Ancien commandant des forces spéciales de la Garde nationale, Pascal Tigri s’est illustré ces dernières années dans des opérations antiterroristes au nord du pays, aux côtés de troupes entraînées à naviguer dans les zones frontalières hostiles. Discret et peu connu du grand public avant son intervention télévisée du dimanche matin, il avait alors justifié son action par des griefs internes à l’armée : retards de promotions, négligence envers les familles de soldats et précarité accrue dans les régions exposées à l’insécurité.
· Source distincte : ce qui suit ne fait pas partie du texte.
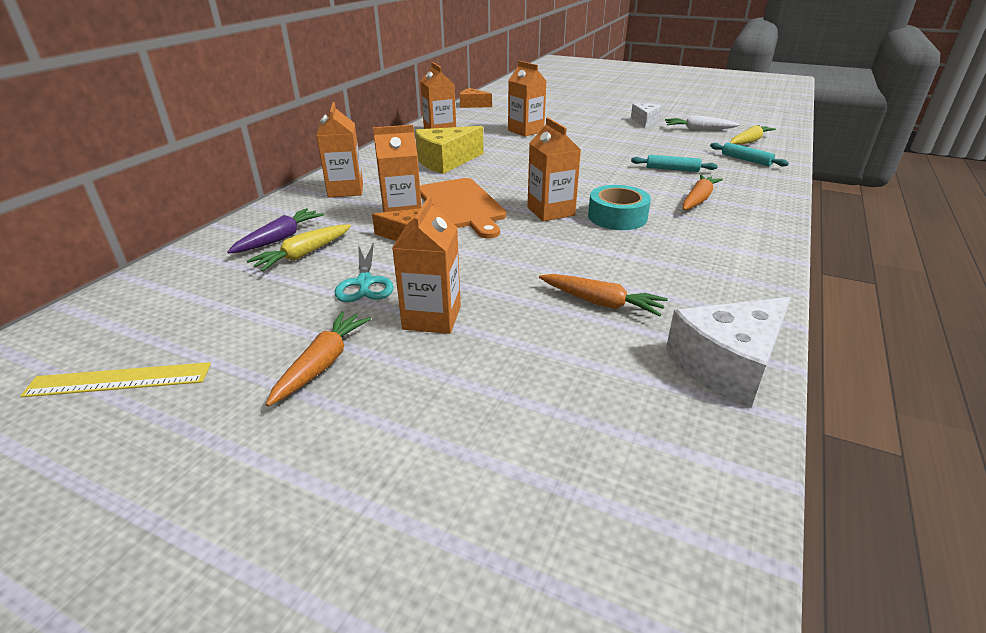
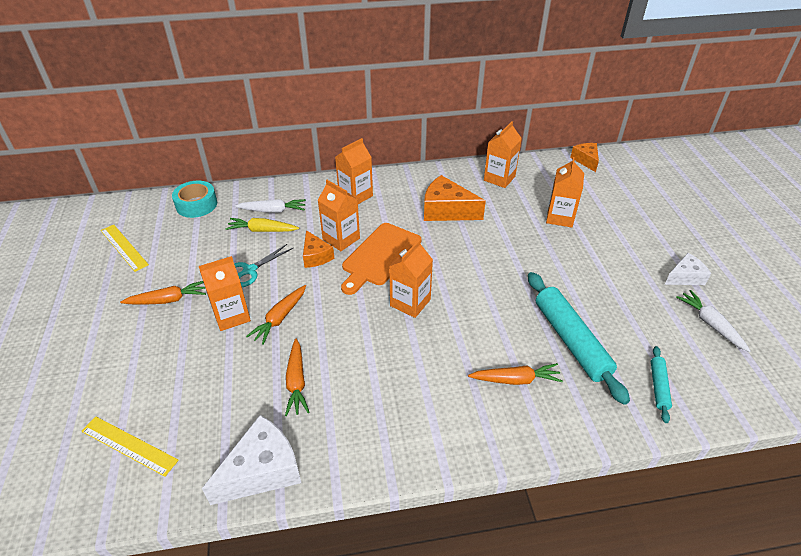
camera: 55 degrees right, 10 degrees up
purple carrot [227,208,324,253] -> white carrot [235,199,306,213]
yellow cheese [415,126,484,174] -> orange cheese [424,175,486,221]
turquoise tape [588,185,651,230] -> turquoise tape moved to [172,181,217,218]
turquoise rolling pin [631,155,718,172] -> turquoise rolling pin [528,272,630,405], size x2.03
white cheese [665,297,791,408] -> white cheese turned 120 degrees clockwise [202,415,301,505]
yellow carrot [730,125,776,145] -> none
none -> yellow ruler [82,417,179,477]
none -> orange carrot [246,285,306,345]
Mais l’opération a tourné court. Une brève déclaration à la télévision nationale, où il évoquait la création d’un « Comité militaire de refondation » et la suspension de la Constitution, n’a pas suffi à rallier les soutiens espérés. En effet, les forces loyales ont rapidement repris le contrôle des institutions clés. Elles ont reçu un renfort rapide de troupes extérieures, notamment du Nigeria, de la Côte d’Ivoire et de la France. Cette intervention a permis de libérer des officiers otages et de neutraliser une partie des mutins – estimés à une centaine d’hommes, dont certains ont été pris au dépourvu par la nature réelle de leur mission.

Du côté loyalistes, l’enquête révèle un bilan humain partiel : un garde présidentiel tué, un autre grièvement blessé, et des pertes parmi les insurgés dont leurs pairs ont évacué les corps, rendant le décompte précis impossible. Les autorités ont interpellé au moins une douzaine de militaires, mais Tigri reste le plus recherché.

 

Interpol en ligne de mire, Lomé dans l’embarras

 

Face à cette évasion présumée, le gouvernement de Patrice Talon ne compte pas lâcher prise. Une source proche du ministère de la Justice a indiqué que Cotonou envisageait sérieusement d’émettre une notice rouge auprès d’Interpol dès ce mercredi, visant l’arrestation immédiate et l’extradition du fugitif. « Nous saurons exactement où il se trouve », a assuré le colonel Dieudonné Djimon Tévoédjrè, chef de la Garde républicaine, lors d’une déclaration à l’AFP, soulignant que l’enquête se poursuit avec l’appui de partenaires régionaux et internationaux.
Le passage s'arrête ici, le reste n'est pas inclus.